DVD der Woche: O'Horten
Christina Ruloff - Lakonie in Norwegen: Subtil, wunderschön in Szene gesetzt und mal ganz anders überrascht dieser kleine norwegische Film über die Abenteuer eines pensionierten Lokführers.Odd Horten ist 67 Jahre alt. Er hat vierzig Jahre als Lokführer für die norwegische Eisenbahn gearbeitet...
Odd Horten ist 67 Jahre alt. Er hat vierzig Jahre als Lokführer für die norwegische Eisenbahn gearbeitet. Er kennt – wie seine skurrilen Kollegen – alle Strecken in- und auswendig, weiss wie viele Brücken und Tunnels auf der Fahrt zwischen Oslo und Bergen liegen. Und jetzt wird er plötzlich pensioniert, aus seinem bekannten Alltag gerissen. Zu allem Unglück verpasst er durch eine Reihe bizarrer Zufälle seine letzte Fahrt – und damit gerät sein Leben ins Wanken. Zum ersten Mal in seinem Leben lernt er die Irrwege eines Flughafens kennen. Zum ersten Mal lässt er sich am Abend in einem Hallenbad einschliessen (und flieht am Ende vor einem verliebten Paar, das sich im Pool austobt).

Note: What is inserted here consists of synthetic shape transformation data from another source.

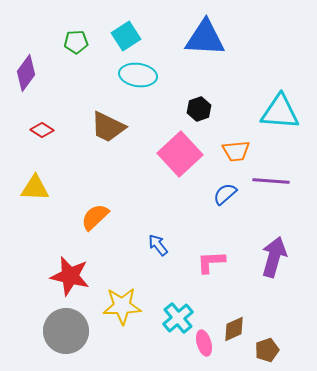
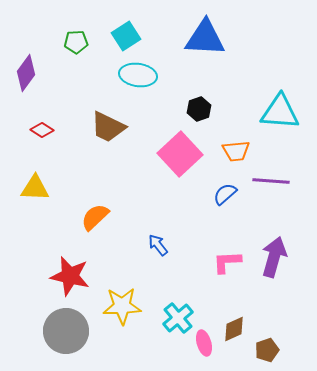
pink L-shape: moved 16 px right
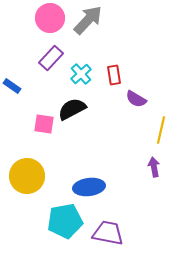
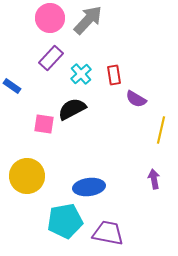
purple arrow: moved 12 px down
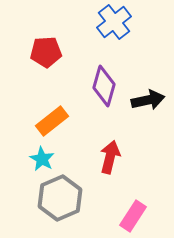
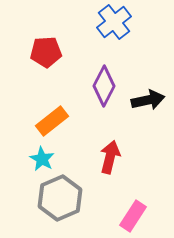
purple diamond: rotated 12 degrees clockwise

Zum ersten Mal geht er auf einen Menschen zu und erlebt wohl die seltsamste Nacht seines Lebens. Und zum ersten Mal denkt Odd Horten über sein Leben nach, über was er gemacht und was er verpasst hat: Ist es zu spät, neu zu beginnen?
Bislang ging es immer nur geradeaus, und alles zog an Horten vorbei.
Es wäre interessant zu hören, wie der durchschnittliche Norweger O’Horten wahrgenommen hat. (Als ich einmal die Gelegenheit hatte, finnische Bekannte auf Aki Kaurismäkis Filme anzusprechen, bekam ich zu hören, dass „so und genau so“ Finnland und die Finnen seien. Der Stolz auf diese Filme und die eigene Kultur war nicht zu überhören.) Denn für den durchschnittlichen Mitteleuropäer ist dieser Film enorm subtil und eher skurril ausgefallen. Horten erlebt ziemlich zusammenhangslose, absurde Situationen und schaut interessiert und zufrieden an seiner Pfeife rauchend zu, was in der Welt so passiert. Er ist – wie der Zuschauer auch – ein Beobachter, neugierig zwar, aber nicht bereit am Leben teilzunehmen. Das muss er erst lernen. Und als es dann soweit ist, als Odd Horten (von einem sybillinisch lächelnden Baard Owe gespielt) einen Quantensprung in seinem Leben macht und der Film abrupt endet – ist man sehr, sehr überrascht, ja überrumpelt. Äusserliche Anzeichen für einen inneren Wandel dieses Charakters fehlten nämlich gänzlich. Vielleicht hat Horten etwas breiter gelächelt, vielleicht seine Stirn gekraust. Vielleicht hat er sich selbst reflektiert. Und wahrscheinlich ist er zum Schluss gekommen, dass das Leben mehr zu bieten hat, als Zugfahren und Zuschauen, wie alles an einem vorbeizieht.
Und nun sieht Herr Horten der Welt ins Auge und entdeckt sie ganz neu.
Bent Hamer inszeniert die Abenteuer des Herrn Horten so liebevoll und visuell ergreifend, dass man gerne mit ihm durch Oslo stolpert, über die eine oder andere Situation genauso zart wie Horten zu lächeln beginnt und richtig gespannt wartet, ob das mit dem Mit-verschlossenen-Augen-Fahren wirklich funktioniert. Die Reise, die dieses DVD bietet, lohnt sich wirklich!
O'Horten ist neu auf DVD erschienen!